Born Aline Goldsmith, Kominsky-Crumb was one of the expatriates of New York and mainstream comics who migrated to San Francisco to find a new arena for their works. Alongside Trina Robbins, Lee Marrs, and a handful of other women, Kominsky-Crumb would become a founder and contributor to the longest running all-women comix anthology, Wimmen’s Comix. Like most underground creators her gritty art and unabashedly honest narrative style complemented her equally honest approach to life. Kominsky-Crumb utilized the comics form to test social boundaries, push buttons, and get in readers’ faces. It is her free and unrestrained voice and style that made her not only one of the most prominent creators in the underground, but also one of the most influential creators for the future alternative and independent comics scenes.
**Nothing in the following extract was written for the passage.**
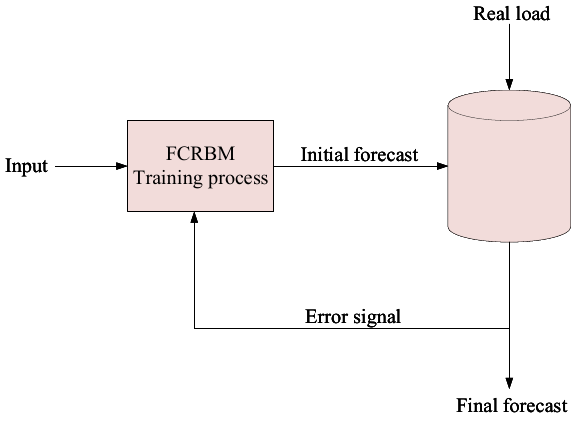
Figure 5. Training and learning process of the deep learning based FCRBM model with ReLU and multivariate autoregressive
When she wasn’t contributing to Wimmen’s Comix, a publication by women for women, she was contributing to other underground anthologies including Robert Crumb’s Weirdo which reached a whole other kind of reader. When she wasn’t doing work for other people’s books she was making her own. Together with Diane Noomin she created Twisted Sisters, which took the underground in a whole new direction for women creators and women readers. Unlike Wimmen’s Comix whose central theme was the empowerment of women, Twisted Sisters showed women as they were with all of their mortal flaws and desires. In a University of Florida conference in 2003 Noomin recalled, “Basically, we felt that our type of humor was self-deprecating and ironic and that what they were pushing for in the name of feminism and political correctness was a sort of self-aggrandizing and idealistic view of women as a super-race. We preferred to have our flaws and show them.”
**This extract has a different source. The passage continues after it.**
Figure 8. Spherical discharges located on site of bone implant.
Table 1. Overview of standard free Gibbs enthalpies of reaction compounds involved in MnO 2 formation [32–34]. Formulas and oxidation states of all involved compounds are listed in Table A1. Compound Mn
Featuring gritty art, gritty stories, and gritty women, Aline Kominsky-Crumb’s work in the underground truly was work for a whole other kind of woman. Not to be held back by any kind of boundary—gender, ethnic, social, and so on—Kominsky-Crumb has not only worked with many of the industry’s greats, but has accumulated a portfolio that could be the poster child for freedom of expression. Her unabashed approach to comics, and ultimately freedom of speech as well, is what has made Kominsky-Crumb a leading and highly influential voice for a whole new generation of creator.
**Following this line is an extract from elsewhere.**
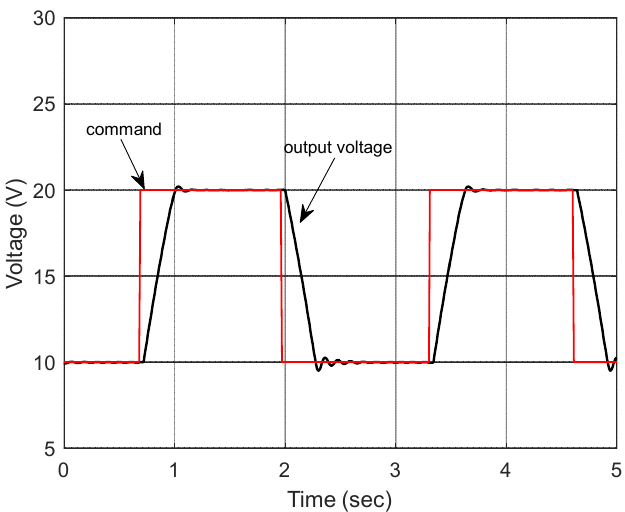
Figure 20. Experimental results for voltage regulation.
Contributing Editor Caitlin McCabe

Sue Coe

Sue CoeSue Coe grew up next to a slaughterhouse, a circumstance that has had a profound impact on her career as an artist. In witnessing the horrors of factory farming, Coe decided that her work should bring to light the atrocities in the world around us. Her stark and sobering work isn’t just limited to farms — Coe has used art to address the horrors of apartheid, systemic racism, HIV, war, and terrorism.

Born in 1951 in England, Coe moved to the United States in 1972. Her highly political work has been featured in The New York Times, The Nation, Entertainment Weekly, The Progressive, The New Yorker, Rolling Stone, Artforum, and several other publications. Coe uses various media, including paint, collage, drawing, and more, but she considers herself more a journalist than an artist. She uses her artwork to address social issues, often juxtaposing victims and perpetrators in evocative and impactful ways, conveying dreadful events in a way that cannot be ignored by the viewer.

Because Coe’s work is so powerful, it has occasionally run afoul of censors.The Rape of Rosa Velez,” which depicts the gang rape of a woman on a pool table, has been attacked on a few occasions. When Coe drew it for an assignment for Boston Magazine, the publication cropped the final image, removing much of the artwork’s impact in doing so. In 1984, British censors shut down a portion of an exhibition at Ferens Gallery in the UK for displaying the piece.

Regardless of the attempts to censor her, Coe continues to create work that makes a statement, and she does extensive research for her pieces. For Dead Meat (1996), which collects many of her pieces about factory farms and slaughterhouses, Coe visited stockyards, meatpacking plants, dairies, and chicken farms. The same research has influenced the pieces in her subsequent publications Sheep of Fools (2005) and Cruel (2012). Coe remains adamant that artwork should be used to address the cruelty of the world around us.